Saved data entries
- - -

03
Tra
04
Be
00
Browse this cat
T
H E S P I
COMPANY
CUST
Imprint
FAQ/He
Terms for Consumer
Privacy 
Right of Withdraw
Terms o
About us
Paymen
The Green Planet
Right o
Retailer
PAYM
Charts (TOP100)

- - -

- _Exercise objective_
Repeat the data word for word, leaving out no line.

- _Answer space_
03
Tra
04
Be
00
Browse this cat
T
H E S P I
COMPANY
CUST
Imprint
FAQ/He
Terms for Consumer
Privacy 
Right of Withdraw
Terms o
About us
Paymen
The Green Planet
Right o
Retailer
PAYM
Charts (TOP100)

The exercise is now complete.